There are three categories of loans available:
- Business Physical Disaster Loans — These loans are for businesses to repair or replace disaster-damaged property, like merchandise and machinery, though the loans are also available for non-profit organizations. Businesses of any size can apply.
- Economic Injury Disaster Loans — These loans are aimed at helping small businesses or agricultural cooperatives make up for lost revenue from days that they were closed. Garrett said these can be especially important for mom-and-pop businesses that operate on monthly or quarterly cycles that may have difficulty paying their bills.
- Home Disaster Loans — These loans are for homeowners or renters to repair or replace flood-damaged homes or property, which can range from clothing to cars.
All applicants are required to have a credit history and must be able to show that they can repay all their loans. Garrett said there is no collateral required for loans under $25,000. If the loan is approved, Garrett said the applicants have 60 days to decide whether they want to accept it.
Many of those whose homes or businesses were impacted by flooding have already started work on repairing their property, and Garrett said loans can also be applied to damages paid for out-of-pocket. Those who have already paid to fix their damages are required to have receipts of their purchases and photos of the damage.

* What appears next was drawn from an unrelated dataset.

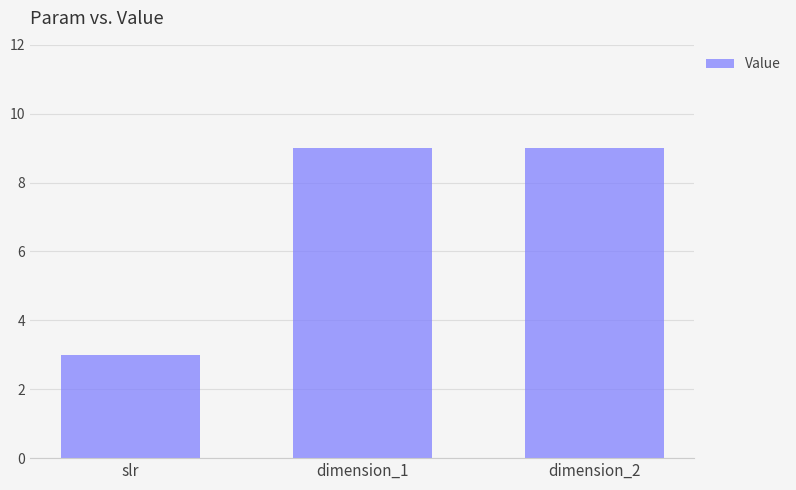

What is the minimum value shown in the chart?

3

“We loan based on the amount of damage,” Garrett said. “Most insurance offers a depreciated value [for property], but we look at replacement value.”
The loans may also cover damages to fences, decks, garages, tree removal and property considered in the “immediate vicinity” of a house.
Aaron Miller, director of emergency management for Arlington County, said the County has received just over 1,000 reports of damages from people and businesses across Arlington. Garrett said only 26 individuals had applied for home disaster loans so far, but more are expected as people learn of and visit the LRC.
Applicants requesting a loan for physical damage are required to file by Oct. 7, while filings for economic injury have a deadline of May 7, 2020.
Meanwhile, Miller said the County is working through financing its own flood recovery — a process that could take months.
“We are continuing to go through assessments for public assistance,” Miller said. “That’s everything from emergency repairs to the longer recovery process.”